On le voit, le décalage de perception des animaux est systématique : il correspond aux tâches à accomplir. La chose est bien documentée : on a tendance à adapter notre pensée à nos actes.
--- Fin de citation ---
J’ai trouvé cet article, dont l’extrait ci-dessus confirme ce que j’affirmais plus haut. La subjectivation négative peut être néanmoins reliée à mon paragraphe sur le contexte de guerre (où l’animal devient « un adversaire » et « un danger »). Cependant, elle n’entraîne pas de perte d’empathie durable (grâce à l'exo-définition), mais seulement temporaire et uniquement liée à la tâche spécifique à accomplir.
Il ne semble donc pas y avoir changement de perception durable de l’animal en objet dans la vie quotidienne, hors du contexte du travail. Les personnes ne semblent pas désensibilisées à la souffrance animale, et certaines souffrent même d’un TSPT avec des cauchemars où humains et animaux se confondent : « “On a auditionné des gens qui faisaient des cauchemars la nuit et voyaient des êtres humains pendus à des crochets.” »

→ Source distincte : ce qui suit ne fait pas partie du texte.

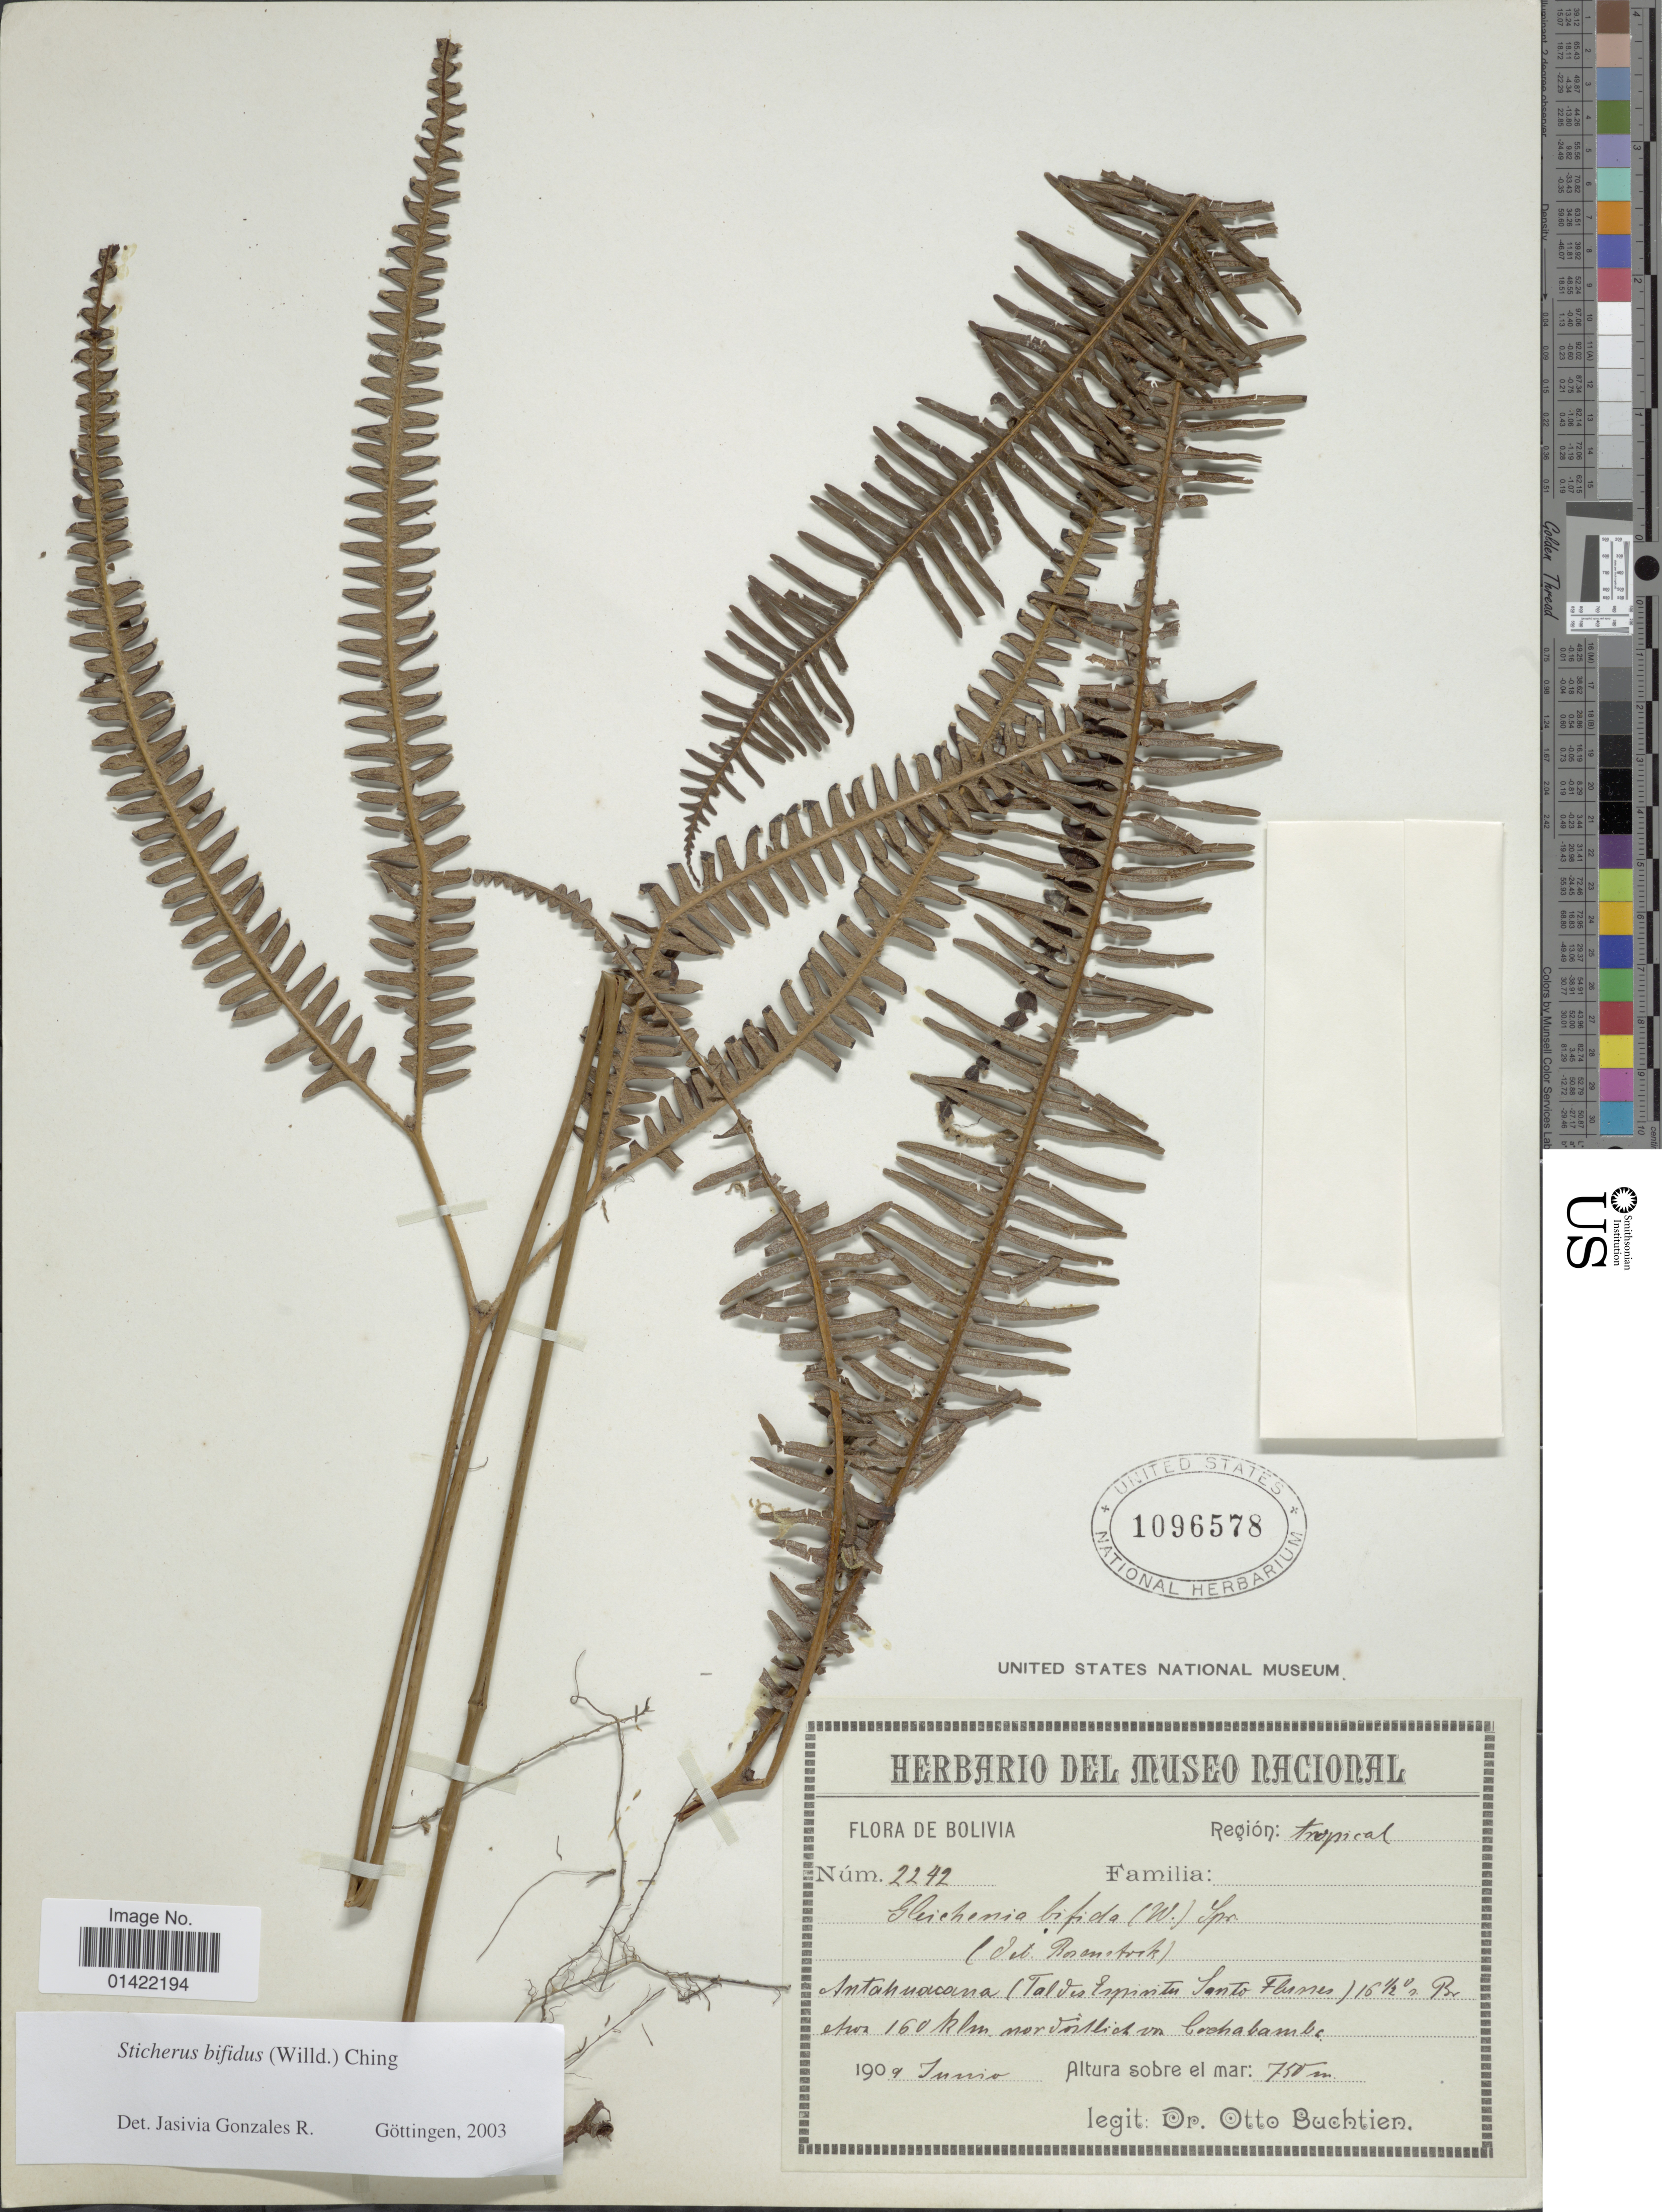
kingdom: Plantae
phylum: Tracheophyta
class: Polypodiopsida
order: Gleicheniales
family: Gleicheniaceae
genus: Sticherus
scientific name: Sticherus bifidus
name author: (Willd.) Ching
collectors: O. Buchtien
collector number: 2242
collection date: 1909-06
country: Bolivia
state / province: Cochabamba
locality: Region Tropical, Antahuacana (Espíritu Santo River) 160 km N from Cochabamba.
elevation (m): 750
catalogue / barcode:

Inévitablement, pour des personnes ayant grandi dans les acquis moraux de sa société et de son époque, l’animal est rapproché de l’humain. D’ailleurs, d’anciens employés d’abattoirs ou d’autres professions dans l’élevage, ont pu choisir, pour certains, de devenir végétariens, vegans ou de s’engager auprès de la cause animale suite à ce type d’expérience. Entre autres, autant d’éléments qui tendent vers la conclusion suivante : l’exposition à la violence et à la cruauté animale ne désensibilise pas, et n’entraîne pas une perte d’empathie ; elle peut même l'exacerber chez certains individus.
Article Cairn complémentaire : le « paradoxe de la viande » chez ses consommateurs, et la minorisation de la souffrance animale par les omnivores.
Guiiil:
--- Citer ---Ainsi, avoir répondu à un autre hors-sujet de Guiiil
--- Fin de citation ---
Quel hors sujet ? Nous restons depuis le début dans le cadre de Déni de cruauté.
Ce que tu vois comme un hors sujet n'est juste que la conséquence de ta catégorisation des cruautés, entre celles "inévitables, voire nécessaires", et celles "évitables" selon ta vision personnelle subjective propre.
Je ne faisais que démontrer, pas détourner.
Et je rejoins D_Y sur ce qu'il dit, et que je dis depuis le début de ce débat avec toi : Ce que tu vois, de manière purement personnelle et catégorisée selon tes intérêts personnels propres, comme cruauté, n'est pour moi, qui ait vécu dans une ferme, qu'un mercredi de plus. Et comme je l'ai dit et redit, sur moi, l'argument écologique marchera bien plus, et m'a déjà motivé à limiter ma consommation de viande.
--- Citer ---Pour autant, vers la fin de son activité agricole, elle n’arrivait plus psychologiquement à tuer ses bêtes et a choisi d’arrêter, usée de devoir séparer ses émotions de ses actes
--- Fin de citation ---
Il y a aussi ce genre de témoignage chez les gens pratiquant l'avortement. Est-ce que l'avortement est pour autant une violence ? Un meurtre ? Ma grand-mère, elle, a tué sans sourciller ses lapins jusqu'à la fin de ses jours.
Ce qu'on place comme vivant dans une société n'est pas forcément le résultat de l'évolution de cette société. Il y aura toujours des affects différents, indépendamment du regard de la société sur ce sujet, comme il y avait déjà des gens qui avortaient dans les époques les plus puritaines.